Chiriboga secured an American Eagle Future Together grant of $10,000 for student mental health and wellness programs, which funded one of the wellness spaces, the tranquility room. The room, featuring two massage chairs, ambient lighting and music, and other supplies to enhance well-being, was unveiled at the grand opening. Chiriboga said there are also plans under discussion to use the remaining funds from the grant to build a meditation garden on campus over the next year or so.

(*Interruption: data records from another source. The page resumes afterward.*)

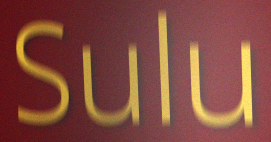
Sulu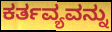
ಕರ್ತವ್ಯವನ್ನು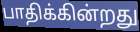
பாதிக்கின்றது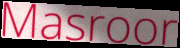
Masroor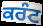
ਕਰੰਟ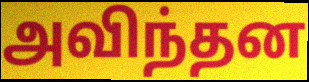
அவிந்தன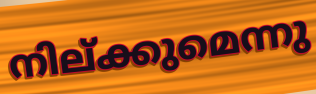
നില്ക്കുമെന്നുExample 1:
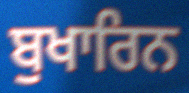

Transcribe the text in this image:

ਬੁਖਾਰਿਨ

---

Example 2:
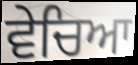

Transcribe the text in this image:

ਵੇਚਿਆ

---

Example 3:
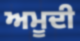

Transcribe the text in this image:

ਅਮੂਦੀ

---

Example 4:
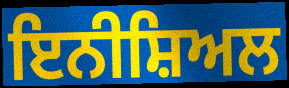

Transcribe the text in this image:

ਇਨੀਸ਼ਿਅਲ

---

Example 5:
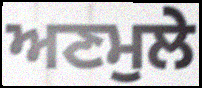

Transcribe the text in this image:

ਅਣਮੁਲੇ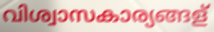
വിശ്വാസകാര്യങ്ങള്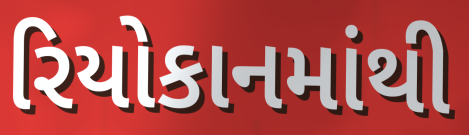
રિયોકાનમાંથી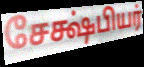
சேக்ஷ்பியர்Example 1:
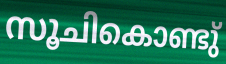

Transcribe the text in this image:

സൂചികൊണ്ടു്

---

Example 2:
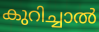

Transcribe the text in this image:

കുറിച്ചാൽ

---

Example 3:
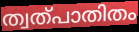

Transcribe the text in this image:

ത്വത്പാതിതം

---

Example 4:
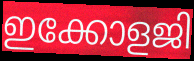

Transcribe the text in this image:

ഇക്കോളജി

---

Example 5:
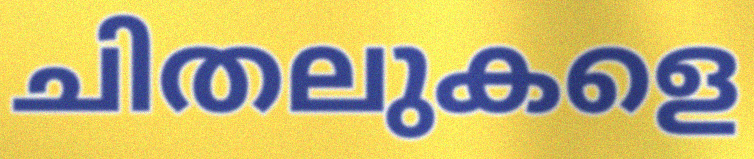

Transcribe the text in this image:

ചിതലുകളെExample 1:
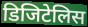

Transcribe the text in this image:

डिजिटेलिस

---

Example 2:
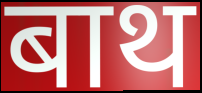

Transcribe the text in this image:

बाथ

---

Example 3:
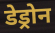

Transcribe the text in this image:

डेड्रोन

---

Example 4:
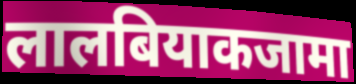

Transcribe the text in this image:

लालबियाकजामा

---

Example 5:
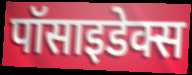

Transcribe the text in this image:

पॉसाइडेक्स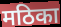
मठिका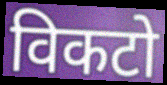
विकटो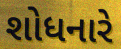
શોધનારે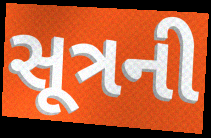
સૂત્રનીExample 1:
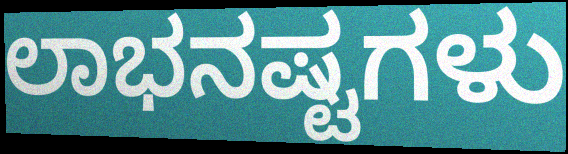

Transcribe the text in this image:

ಲಾಭನಷ್ಟಗಳು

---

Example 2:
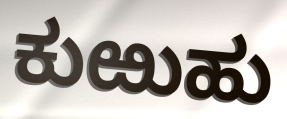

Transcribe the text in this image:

ಕುಱುಹು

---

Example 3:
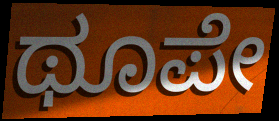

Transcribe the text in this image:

ಥೂಪೇ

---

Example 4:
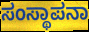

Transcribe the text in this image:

“I think there is a growing recognition that you need physical wellness, mental wellness, spiritual wellness … all these things together,” Chiriboga said after cutting the ribbon on the tranquility room.
One of the first students to check out the room was Shivangi Tandon, Thayer ’24, looking like an astronaut about to be launched into space immersed in the reclining full-body massage chair.
Tandon said it was an odd sensation, but relaxing.
“We’re often taught that we need to be going, going, going all the time, or we can’t unplug, and I think that the Student Wellness Center, and this new tranquility room, encourages unplugging and taking care of ourselves and stepping away from the buzz of everyday life at the school,” Chiriboga said.